6 ¿Qué pasa con los nuevos fariseos que, en nombre de una nueva moral de decencia funcionalista, son capaces de lanzar la piedra de la culpa sobre aquellos que no pueden soportar el organismo, sobre aquellos que enloquecen, asesinan o se matan? ¿Qué podemos hacer con aquellos que no pueden soportar el organismo? ¿Debemos ser cínicos y recomendarles la esperanza en el más allá, algún vicio, el alcoholismo, el sadismo, alguna sesión siquiátrica, toda clase de abyecciones, o un descanso, un alivio en medio de tanta muerte? ¿Por qué juzgamos tan duramente a aquellos que no se resignaron con tanta facilidad a la muerte, al resentimiento y el cinismo pensado o experimentado como "el fundamento"?... Sólo en la medida en que los llevamos al tribunal del juicio (la representación), podemos conservar nuestra cordura, es decir, nuestra locura, y, en especial, nuestra incapacidad de verla, nuestra incapacidad para devenir en ella y no poder soportarlo, y no poder regresar.

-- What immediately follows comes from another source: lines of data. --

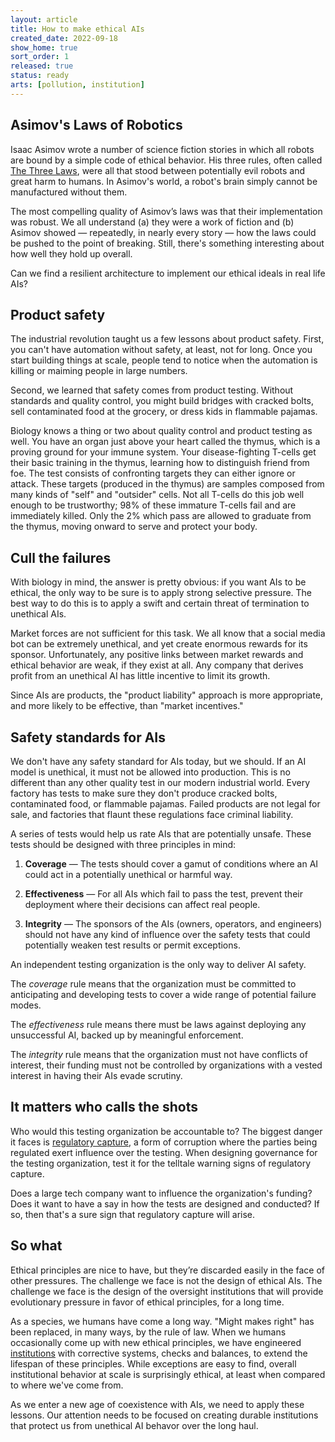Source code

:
 ```yaml
---
layout: article
title: How to make ethical AIs
created_date: 2022-09-18
show_home: true
sort_order: 1
released: true
status: ready
arts: [pollution, institution]
---
```


## Asimov's Laws of Robotics

Isaac Asimov wrote a number of science fiction stories in which all
robots are bound by a simple code of ethical behavior.  His three
rules, often called [The Three
Laws](https://en.wikipedia.org/wiki/Three_Laws_of_Robotics), were all
that stood between potentially evil robots and great harm to humans.
In Asimov's world, a robot's brain simply cannot be manufactured
without them.

The most compelling quality of Asimov’s laws was that their
implementation was robust.  We all understand (a) they were a work of
fiction and (b) Asimov showed &mdash; repeatedly, in nearly every
story &mdash; how the laws could be pushed to the point of breaking.
Still, there's something interesting about how well they hold up
overall.

Can we find a resilient architecture to implement our ethical ideals
in real life AIs?

## Product safety

The industrial revolution taught us a few lessons about product
safety.  First, you can't have automation without safety, at least,
not for long. Once you start building things at scale, people tend to
notice when the automation is killing or maiming people in large
numbers.

Second, we learned that safety comes from product testing. Without
standards and quality control, you might build bridges with cracked
bolts, sell contaminated food at the grocery, or dress kids in
flammable pajamas.

Biology knows a thing or two about quality control and product testing
as well. You have an organ just above your heart called the thymus,
which is a proving ground for your immune system. Your
disease-fighting T-cells get their basic training in the thymus,
learning how to distinguish friend from foe. The test consists of
confronting targets they can either ignore or attack. These targets
(produced in the thymus) are samples composed from many kinds of
"self" and "outsider" cells. Not all T-cells do this job well enough
to be trustworthy; 98% of these immature T-cells fail and are
immediately killed. Only the 2% which pass are allowed to graduate from
the thymus, moving onward to serve and protect your body.

## Cull the failures

<!-- start_excerpt -->
With biology in mind, the answer is pretty obvious: if you want AIs to
be ethical, the only way to be sure is to apply strong selective
pressure. The best way to do this is to apply a swift and certain
threat of termination to unethical AIs.
<!-- end_excerpt -->

Market forces are not sufficient for this task. We all know that a
social media bot can be extremely unethical, and yet create enormous
rewards for its sponsor. Unfortunately, any positive links between
market rewards and ethical behavior are weak, if they exist at
all. Any company that derives profit from an unethical AI has little
incentive to limit its growth.

Since AIs are products, the "product liability" approach is more
appropriate, and more likely to be effective, than "market incentives."

## Safety standards for AIs

We don't have any safety standard for AIs today, but we should.  If an
AI model is unethical, it must not be allowed into production. This is
no different than any other quality test in our modern industrial
world.  Every factory has tests to make sure they don't produce
cracked bolts, contaminated food, or flammable pajamas. Failed
products are not legal for sale, and factories that flaunt these
regulations face criminal liability.

A series of tests would help us rate AIs that are potentially
unsafe. These tests should be designed with three principles in mind:

 1. **Coverage** &mdash; The tests should cover a gamut of conditions
 where an AI could act in a potentially unethical or harmful way.

 2. **Effectiveness** &mdash; For all AIs which fail to pass the test,
 prevent their deployment where their decisions can affect real
 people.

 3. **Integrity** &mdash; The sponsors of the AIs (owners, operators,
   and engineers) should not have any kind of influence over the
   safety tests that could potentially weaken test results or permit
   exceptions.


An independent testing organization is the only way to deliver AI
safety.

The *coverage* rule means that the organization must be committed to
anticipating and developing tests to cover a wide range of potential
failure modes.

The *effectiveness* rule means there must be laws against deploying
any unsuccessful AI, backed up by meaningful enforcement.

The *integrity* rule means that the organization must not have
conflicts of interest, their funding must not be controlled by
organizations with a vested interest in having their AIs evade
scrutiny.

## It matters who calls the shots

Who would this testing organization be accountable to? The biggest
danger it faces is [regulatory
capture](https://en.wikipedia.org/wiki/Regulatory_capture), a form of
corruption where the parties being regulated exert influence over the
testing. When designing governance for the testing organization, test
it for the telltale warning signs of regulatory capture.

Does a large tech company want to influence the organization's
funding?  Does it want to have a say in how the tests are designed and
conducted? If so, then that's a sure sign that regulatory capture will
arise.


## So what

Ethical principles are nice to have, but they’re discarded easily in
the face of other pressures. The challenge we face is not the design
of ethical AIs. The challenge we face is the design of the oversight
institutions that will provide evolutionary pressure in favor of
ethical principles, for a long time.

As a species, we humans have come a long way. "Might makes right" has
been replaced, in many ways, by the rule of law. When we humans
occasionally come up with new ethical principles, we have engineered
[institutions](institution) with corrective systems, checks and
balances, to extend the lifespan of these principles.  While
exceptions are easy to find, overall institutional behavior at scale
is surprisingly ethical, at least when compared to where we've come
from.

As we enter a new age of coexistence with AIs, we need to apply these
lessons. Our attention needs to be focused on creating durable
institutions that protect us from unethical AI behavor over the long
haul.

7 Sin embargo, nosotros podemos afirmar, contradiciendo a Deleuze: ¿no es todo descubrimiento a la par una creación? En tal sentido, el sentido es origen, principio, en un sentido genealógico y metafísico. Es tanto efecto como causa. ¿La oposición entre producción y descubrimiento no es también una ilusión propia de la representación?

8 Hay en Nietzsche una moral universal desde la cual el sentido de la vida está dado por el Superhombre. En esa moral hay una jerarquía: está la moral reactiva contra la moral de los creadores (Deleuze 2000 8, 87, 88).